(INTELLIHUB) — A memorandum dated June 20, 1995, from the Defense Intelligence Agency’s Director of Research and Development with the subject line: “Star Gate — Program Status, Proposed Options” was hand delivered to the agency’s Executive Director as a follow up to the under-the-radar transfer of the ‘Star Gate program SG-1A’ on June 1, 1995 to the Central Intelligence Agency (CIA) making SG-1A fully dark.
The memo made the program sound like a failure. It asked that the details of the then old program become declassified to appease the general public and even mentioned how the program was repackaged.
The new CIA Program (CIAP) was kicked offed with a $500,000 slush fund and came with 10 civilian billets (i.e. civilian safe houses where up the 10 Star Gate teams would eventually operate from).
The DIA’s version of the Star Gate program used remote viewers as admitted in the memo.

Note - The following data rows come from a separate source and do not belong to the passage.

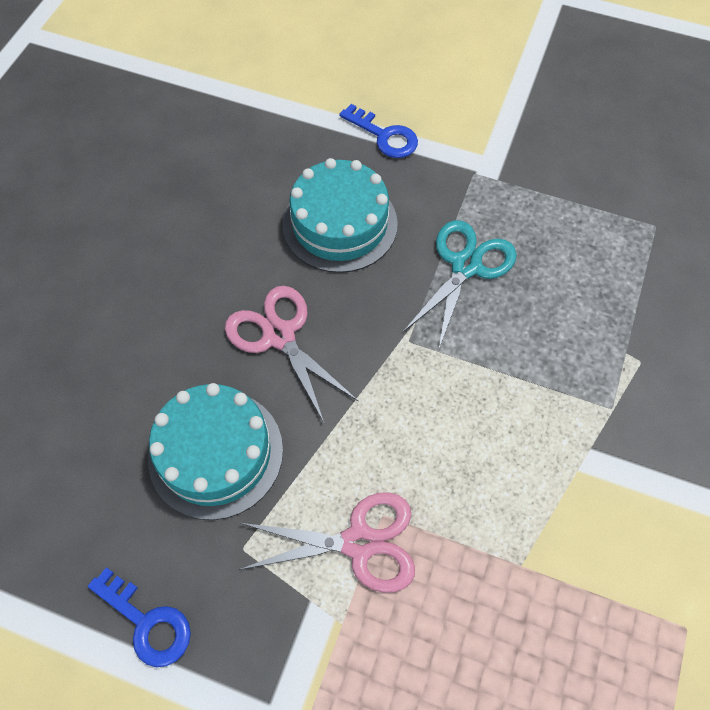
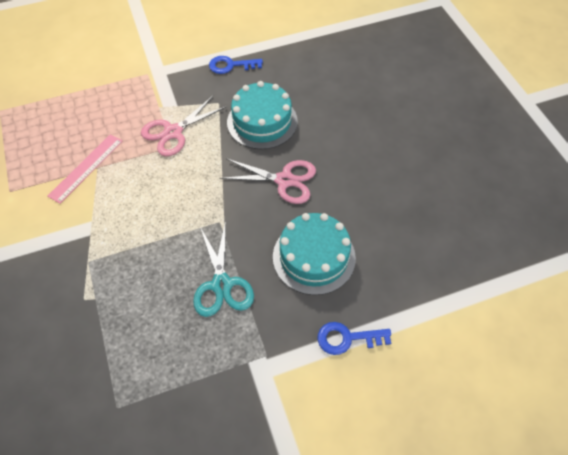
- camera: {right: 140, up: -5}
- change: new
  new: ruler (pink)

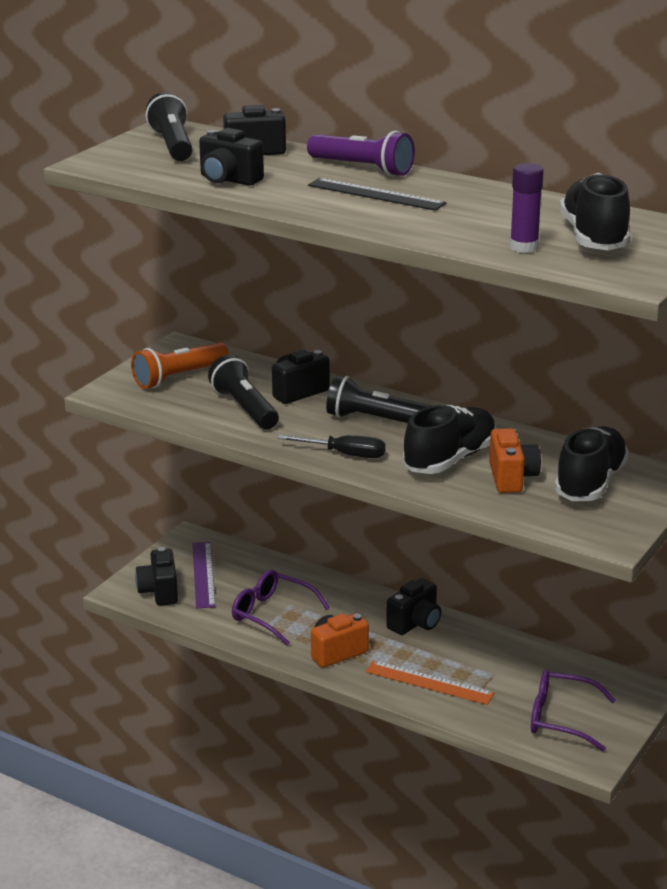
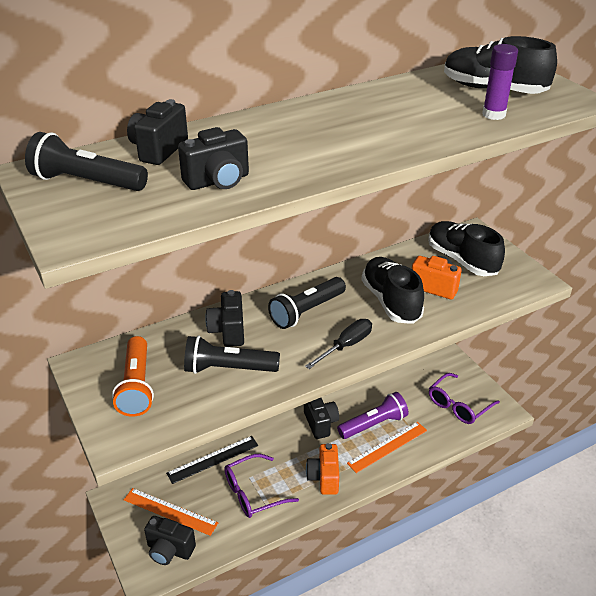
- camera: {right: -60, up: 10}
- change: repainted
  old: ruler (purple)
  new: ruler (orange) (no. 1 from left)
- change: shifted
  old: ruler (black)
- change: shifted
  old: flashlight (purple)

DIA remote viewers don’t actually physically travel through a stargate per se but rather view events, past, present, and future, remotely through what’s known as a ‘viewing session,’ almost like a lucid dream but much more vivid.
During a viewing session the viewer is typically provided a sealed envelop containing a 3×5 card in it with instructions and coordinates of the target as other declassified CIA documents reveal.
The thing is, the DIA program also continued but went dark under the name “Stargate,” written as all one word and still continues to this day.
The newer DIA “Stargate” program was garnering $2,000,000 per year back in 2016, a declassified CIA document reveals — so imagine what the budget is today, for both the DIA and CIA.
It’s also believed that the CIAP was weaponized to allow for physical transfers through actual stargates, as seen in the hit TV series “Stargate SG-1” and remains totally secret, while the DIAP remains known to the members of the Senate and receives a semi-public budget yearly.
The show Stargate SG-1 was nothing more than predictive programming to hide the above top secret reality in plain sight. It is now burned into people’s minds that the program is a fantasy, despite the fact that it’s very real.
Aside from speculation, what we do know is that the CIA was testing remote viewing since the 1970’s, two-and-a-half decades before the agency acquired the DIA program in 1995, and three-and-a-half decades before ‘Stargate teams,’ such as the Army 9-Line Response Team “Stargate 13” and others were identified to be on patrol in Iraq in 2005.